Start at the line in the entries below that contains "3.8 Play Therapy", stop at the line that contains "Improving the child’s", and output exactly the lines in that span, both ends included.

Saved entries
========
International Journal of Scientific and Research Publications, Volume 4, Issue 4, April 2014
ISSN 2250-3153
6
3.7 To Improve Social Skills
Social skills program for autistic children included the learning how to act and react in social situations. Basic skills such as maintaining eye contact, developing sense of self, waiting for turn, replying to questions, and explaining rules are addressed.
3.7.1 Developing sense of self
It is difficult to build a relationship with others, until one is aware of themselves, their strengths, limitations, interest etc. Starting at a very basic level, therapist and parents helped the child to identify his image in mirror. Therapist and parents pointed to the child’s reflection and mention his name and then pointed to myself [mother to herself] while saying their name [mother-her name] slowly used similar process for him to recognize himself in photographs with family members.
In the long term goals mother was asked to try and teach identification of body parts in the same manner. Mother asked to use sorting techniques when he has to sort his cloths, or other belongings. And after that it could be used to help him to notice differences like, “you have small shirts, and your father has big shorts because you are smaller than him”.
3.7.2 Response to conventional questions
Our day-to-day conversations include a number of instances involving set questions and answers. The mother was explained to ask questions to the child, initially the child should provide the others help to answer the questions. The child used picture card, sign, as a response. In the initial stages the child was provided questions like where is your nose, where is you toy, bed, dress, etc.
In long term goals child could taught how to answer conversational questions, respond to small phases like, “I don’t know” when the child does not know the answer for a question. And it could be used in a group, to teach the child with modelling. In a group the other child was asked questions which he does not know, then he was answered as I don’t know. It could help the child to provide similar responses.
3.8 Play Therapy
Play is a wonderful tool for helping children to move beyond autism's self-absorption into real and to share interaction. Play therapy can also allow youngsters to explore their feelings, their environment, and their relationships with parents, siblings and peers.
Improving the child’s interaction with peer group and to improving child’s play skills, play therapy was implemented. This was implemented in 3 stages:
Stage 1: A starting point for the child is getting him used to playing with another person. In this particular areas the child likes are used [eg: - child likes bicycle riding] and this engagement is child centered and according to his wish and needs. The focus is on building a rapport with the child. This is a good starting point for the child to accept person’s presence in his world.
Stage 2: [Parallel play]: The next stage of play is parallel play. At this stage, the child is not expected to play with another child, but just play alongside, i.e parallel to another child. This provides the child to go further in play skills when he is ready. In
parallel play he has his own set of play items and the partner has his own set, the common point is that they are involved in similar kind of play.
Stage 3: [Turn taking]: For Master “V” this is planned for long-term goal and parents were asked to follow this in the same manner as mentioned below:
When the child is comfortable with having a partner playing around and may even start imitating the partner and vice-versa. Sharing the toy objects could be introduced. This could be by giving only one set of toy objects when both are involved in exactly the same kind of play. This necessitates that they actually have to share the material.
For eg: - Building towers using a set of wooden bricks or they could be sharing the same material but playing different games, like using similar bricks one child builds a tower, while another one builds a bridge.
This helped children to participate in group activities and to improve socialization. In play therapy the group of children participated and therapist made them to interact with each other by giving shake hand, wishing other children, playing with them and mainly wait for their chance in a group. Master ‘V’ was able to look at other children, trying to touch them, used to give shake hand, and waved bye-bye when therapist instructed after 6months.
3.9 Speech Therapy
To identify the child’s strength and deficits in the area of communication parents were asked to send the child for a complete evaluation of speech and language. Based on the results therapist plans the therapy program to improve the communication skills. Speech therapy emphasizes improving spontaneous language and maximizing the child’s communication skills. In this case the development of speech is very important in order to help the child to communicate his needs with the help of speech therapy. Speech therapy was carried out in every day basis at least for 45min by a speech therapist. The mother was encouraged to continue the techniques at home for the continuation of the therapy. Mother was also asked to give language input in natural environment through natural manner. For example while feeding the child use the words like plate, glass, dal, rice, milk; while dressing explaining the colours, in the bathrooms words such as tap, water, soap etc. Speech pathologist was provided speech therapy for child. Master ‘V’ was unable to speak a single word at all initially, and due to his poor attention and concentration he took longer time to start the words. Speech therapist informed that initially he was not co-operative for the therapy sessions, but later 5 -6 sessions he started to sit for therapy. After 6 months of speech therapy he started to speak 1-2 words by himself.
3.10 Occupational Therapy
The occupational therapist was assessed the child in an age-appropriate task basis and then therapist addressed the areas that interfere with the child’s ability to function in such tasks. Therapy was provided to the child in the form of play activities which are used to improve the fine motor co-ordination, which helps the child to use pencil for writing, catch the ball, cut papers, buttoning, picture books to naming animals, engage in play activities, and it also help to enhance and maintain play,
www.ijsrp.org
========
**Reply to the exercise**
3.8 Play Therapy
Play is a wonderful tool for helping children to move beyond autism's self-absorption into real and to share interaction. Play therapy can also allow youngsters to explore their feelings, their environment, and their relationships with parents, siblings and peers.
Improving the child’s interaction with peer group and to improving child’s play skills, play therapy was implemented. This was implemented in 3 stages:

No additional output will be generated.